How effective is the morning run for weight loss?
Running is incredibly useful, many people know about it. Are morning runs helpful? Do they all fit? And how to make them right?
Is everyone fit?
Who is the morning run suitable for? First, those who want to improve their health and body shape. Secondly, only natural born larks can run the sutra. Even doctors recommend listening to your biological clock, so if your body refuses to work on the sutra, you should not rape it. If you are an owl, morning jogging is definitely not for you.
What is useful?
Is morning jogging helpful? Yes, and very much!
- The benefits of such a run, above all, is a positive effect on health. So, the run normalizes the functioning of the respiratory and cardiovascular systems, as well as the musculoskeletal system. It increases stamina, strengthens the immune system and has a general tonic effect.
- Morning runs are very useful for losing weight.So, for a half-hour run you can burn about 200-350 calories, which is a lot. In addition, it is fats that burn much faster and more actively in the morning. The fact is that the body as a source of energy uses first carbohydrates in the form of glycogen, and only then fatty deposits. But in the morning the amount of glycogen is minimal, so the fats are used almost immediately, which makes workouts as effective as possible.
- Jogging helps to cheer up and get a boost of energy for the whole day. You'll see: starting to run in the morning, you will stop falling asleep on the go in the morning and feel tired.

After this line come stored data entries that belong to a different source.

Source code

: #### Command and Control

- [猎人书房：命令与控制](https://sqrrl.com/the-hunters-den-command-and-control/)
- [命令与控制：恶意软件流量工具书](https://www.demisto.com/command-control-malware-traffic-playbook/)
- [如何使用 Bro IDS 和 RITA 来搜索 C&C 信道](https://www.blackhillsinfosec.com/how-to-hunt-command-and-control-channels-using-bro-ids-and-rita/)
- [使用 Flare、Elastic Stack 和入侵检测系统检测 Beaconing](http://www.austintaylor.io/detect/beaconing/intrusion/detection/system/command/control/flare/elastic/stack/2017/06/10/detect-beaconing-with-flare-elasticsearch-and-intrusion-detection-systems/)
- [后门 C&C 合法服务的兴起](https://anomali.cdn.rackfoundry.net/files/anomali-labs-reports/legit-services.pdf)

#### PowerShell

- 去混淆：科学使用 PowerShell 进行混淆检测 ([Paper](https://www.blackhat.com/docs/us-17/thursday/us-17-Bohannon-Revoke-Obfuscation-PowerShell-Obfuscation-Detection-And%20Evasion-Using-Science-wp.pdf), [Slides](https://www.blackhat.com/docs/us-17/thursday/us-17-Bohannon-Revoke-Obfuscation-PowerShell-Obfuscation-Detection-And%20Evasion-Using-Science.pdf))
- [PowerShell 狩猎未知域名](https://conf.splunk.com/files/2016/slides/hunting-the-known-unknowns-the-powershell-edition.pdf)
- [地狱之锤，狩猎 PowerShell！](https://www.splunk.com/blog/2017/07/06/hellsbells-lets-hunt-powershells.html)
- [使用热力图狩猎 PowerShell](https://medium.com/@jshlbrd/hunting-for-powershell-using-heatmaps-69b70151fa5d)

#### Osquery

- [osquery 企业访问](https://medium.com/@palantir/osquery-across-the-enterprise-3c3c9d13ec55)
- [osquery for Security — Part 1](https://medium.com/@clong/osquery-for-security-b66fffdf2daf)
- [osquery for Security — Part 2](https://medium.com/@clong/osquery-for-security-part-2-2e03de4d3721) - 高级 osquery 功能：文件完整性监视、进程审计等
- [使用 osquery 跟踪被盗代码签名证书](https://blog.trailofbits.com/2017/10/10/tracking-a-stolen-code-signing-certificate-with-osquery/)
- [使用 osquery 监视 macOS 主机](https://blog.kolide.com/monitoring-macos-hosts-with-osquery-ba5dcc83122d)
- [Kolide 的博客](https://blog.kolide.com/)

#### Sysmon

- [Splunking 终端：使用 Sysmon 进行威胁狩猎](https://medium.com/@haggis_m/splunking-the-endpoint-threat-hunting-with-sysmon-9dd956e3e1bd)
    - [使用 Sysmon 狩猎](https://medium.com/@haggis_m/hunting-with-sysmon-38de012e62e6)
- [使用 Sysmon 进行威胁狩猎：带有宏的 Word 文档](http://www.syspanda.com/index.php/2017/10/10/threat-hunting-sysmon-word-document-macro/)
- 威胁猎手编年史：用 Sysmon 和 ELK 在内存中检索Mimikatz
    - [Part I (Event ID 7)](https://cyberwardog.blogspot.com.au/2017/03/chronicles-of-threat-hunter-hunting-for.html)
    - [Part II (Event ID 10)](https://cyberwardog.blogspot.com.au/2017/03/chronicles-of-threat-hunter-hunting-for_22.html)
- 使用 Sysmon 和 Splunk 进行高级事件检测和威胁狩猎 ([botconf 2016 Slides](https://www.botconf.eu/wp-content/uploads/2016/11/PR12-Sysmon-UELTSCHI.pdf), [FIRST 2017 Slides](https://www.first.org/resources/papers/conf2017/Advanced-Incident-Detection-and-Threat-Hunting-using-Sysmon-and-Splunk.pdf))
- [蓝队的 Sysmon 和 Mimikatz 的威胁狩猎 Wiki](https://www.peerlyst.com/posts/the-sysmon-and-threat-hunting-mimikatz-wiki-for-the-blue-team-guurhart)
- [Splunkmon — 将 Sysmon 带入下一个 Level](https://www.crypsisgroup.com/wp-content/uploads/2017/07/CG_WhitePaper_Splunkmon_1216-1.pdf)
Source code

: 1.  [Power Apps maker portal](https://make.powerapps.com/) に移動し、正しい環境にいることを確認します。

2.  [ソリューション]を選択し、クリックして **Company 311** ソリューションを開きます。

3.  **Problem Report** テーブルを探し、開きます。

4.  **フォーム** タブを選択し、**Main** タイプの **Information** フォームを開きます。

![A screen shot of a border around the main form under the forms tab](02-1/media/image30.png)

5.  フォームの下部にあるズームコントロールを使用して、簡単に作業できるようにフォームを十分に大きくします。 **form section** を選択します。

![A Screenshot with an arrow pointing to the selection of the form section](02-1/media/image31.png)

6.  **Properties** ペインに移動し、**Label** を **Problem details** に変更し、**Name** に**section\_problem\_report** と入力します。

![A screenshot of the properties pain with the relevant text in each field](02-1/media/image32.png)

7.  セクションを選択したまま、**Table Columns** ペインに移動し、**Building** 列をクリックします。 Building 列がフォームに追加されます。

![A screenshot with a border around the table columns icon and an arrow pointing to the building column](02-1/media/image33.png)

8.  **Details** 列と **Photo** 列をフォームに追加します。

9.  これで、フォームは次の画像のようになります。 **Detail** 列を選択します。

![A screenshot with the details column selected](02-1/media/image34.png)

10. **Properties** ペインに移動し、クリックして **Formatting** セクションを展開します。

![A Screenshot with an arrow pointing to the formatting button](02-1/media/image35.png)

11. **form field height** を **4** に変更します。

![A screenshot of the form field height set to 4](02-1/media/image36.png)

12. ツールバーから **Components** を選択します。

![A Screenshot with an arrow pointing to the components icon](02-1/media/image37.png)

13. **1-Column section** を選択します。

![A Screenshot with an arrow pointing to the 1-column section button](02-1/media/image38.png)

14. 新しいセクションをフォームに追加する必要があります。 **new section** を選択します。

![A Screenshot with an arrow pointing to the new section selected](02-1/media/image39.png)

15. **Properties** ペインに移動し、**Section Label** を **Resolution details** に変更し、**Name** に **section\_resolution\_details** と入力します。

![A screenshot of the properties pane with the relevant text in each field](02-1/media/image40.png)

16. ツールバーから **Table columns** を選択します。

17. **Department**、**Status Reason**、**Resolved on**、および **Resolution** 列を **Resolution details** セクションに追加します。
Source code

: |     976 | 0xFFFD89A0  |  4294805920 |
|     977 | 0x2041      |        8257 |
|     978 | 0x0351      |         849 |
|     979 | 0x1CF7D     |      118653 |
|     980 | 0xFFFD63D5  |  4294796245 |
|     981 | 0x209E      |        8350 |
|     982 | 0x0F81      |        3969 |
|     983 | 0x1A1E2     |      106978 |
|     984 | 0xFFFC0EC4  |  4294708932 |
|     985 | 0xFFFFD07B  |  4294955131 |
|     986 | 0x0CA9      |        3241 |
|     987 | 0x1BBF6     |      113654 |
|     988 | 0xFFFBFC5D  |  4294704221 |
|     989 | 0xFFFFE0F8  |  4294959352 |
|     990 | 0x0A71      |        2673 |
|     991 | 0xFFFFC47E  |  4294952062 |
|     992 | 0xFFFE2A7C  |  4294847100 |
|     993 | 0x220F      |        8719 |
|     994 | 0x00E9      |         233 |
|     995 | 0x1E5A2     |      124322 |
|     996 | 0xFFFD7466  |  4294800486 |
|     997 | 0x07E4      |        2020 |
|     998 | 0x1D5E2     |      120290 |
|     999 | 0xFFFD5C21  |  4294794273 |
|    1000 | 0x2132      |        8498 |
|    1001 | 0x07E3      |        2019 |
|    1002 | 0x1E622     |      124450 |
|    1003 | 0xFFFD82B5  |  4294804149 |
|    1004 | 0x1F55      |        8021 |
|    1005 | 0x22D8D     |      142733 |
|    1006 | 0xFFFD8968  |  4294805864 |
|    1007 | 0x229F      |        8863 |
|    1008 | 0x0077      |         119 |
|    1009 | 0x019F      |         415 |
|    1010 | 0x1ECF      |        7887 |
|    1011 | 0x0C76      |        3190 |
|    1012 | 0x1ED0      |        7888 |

- Running will help start the work of all important systems of the body, as well as to establish it.
- Running speeds up metabolic processes, due to which the work of the whole organism improves, and the weight goes much faster and more correctly.
- Jogging will make the body attractive, slim and prominent. Especially effective are worked out such problematic for many areas like buttocks, hips and press (yes, it also strains during the run).
Is it possible for everyone to run?
Morning jogging has some contraindications, which include the postoperative period,rehabilitation after severe diseases, pregnancy, serious diseases of the cardiovascular and respiratory systems, trauma, joint diseases (especially the knee), acute infections and exacerbations of chronic ailments.
But in any case, before starting workouts, it is better to consult a doctor.
Where to begin?
What is needed to start running in the morning?
- First, prepare clothes and shoes. You can wear a tracksuit or leggings and a T-shirt or jumper. The main thing is to make clothes as comfortable as possible, let in air and evaporate moisture, and also correspond to the weather. Do not wrap up, but dressing up too easily is also not necessary. As for shoes, it is advisable to buy sports sneakers, they will provide optimal depreciation and prevent damage to the feet.
- Secondly, it is worth finding a suitable place. If there is a stadium nearby, then you can run on it. If there is no specially allocated place nearby, then develop a route. It should be as simple as possible and preferably away from roads and public places, so that no one distracts you, and the air is as clean as possible. It can be a park or a park.By the way, it is advisable to first go through the route and study it well.
- Third, tune in and understand that you really need runnings and improve your life.
How to run?
The basic rules for effective morning runs:
- You should not go for a run immediately after waking up, wait 15-20 minutes. Quietly get out of bed, allow yourself to wake up, brush your teeth and wash, take a shower if necessary, dress slowly, and only then go outside and start exercising.
- It is not recommended before training, but if you experience severe hunger and discomfort, you can drink a glass of yogurt or yogurt or eat some fruit, for example, an apple. But it is better to restrict a glass of water. Try adding honey and lemon, it's useful.
- Immediately after jogging, you will want to eat, but you shouldn’t. Breakfast in 30-40 minutes. You can eat a portion of cereal, a sandwich with cheese, muesli or cereal with milk, fruit salad or a boiled egg.
- Any workout should begin with a warm-up, which usually lasts 7-10 minutes. For example, you can perform some simple exercises or just walk.
- Begin to run slowly, especially if physical fitness leaves much to be desired. Gradually increase the rhythm and reach the most comfortable. Do not try to run fast, it is not only unpleasant, but also unhealthy and even dangerous.
- Finish jogging should be gradually, slowing down and moving first to a quick step, and then to a slow one. You can not stop sharply!
- If you feel very tired, and breathing gets lost, then try to slow down or go to step. Do not stop abruptly.
- In the first few days it is advisable to run for 3-5 minutes. Then every day you can increase the training time by 2-3 minutes. Gradually, the duration should be brought to 30-40 minutes, but not more.
- You can run every day, but it is better to do it three or four times a week, that is, every other day.
- Important and running technique. Your legs should be in a half-bent state, while your back remains straight, watch this. Neck, shoulders and arms need to relax, excessive tension will interfere. In addition, the heel of each foot must first touch the ground, and then the entire foot and toe, and not vice versa.
- Watch out for your breath. It should be deep and even.Inhale through the nose, and exhale through the mouth.
- Run regularly and in almost any weather, including rain or snow. Exceptions are hurricanes, snowstorms, heavy rain and severe frost.
Let regular jogging help you to become healthier and more beautiful!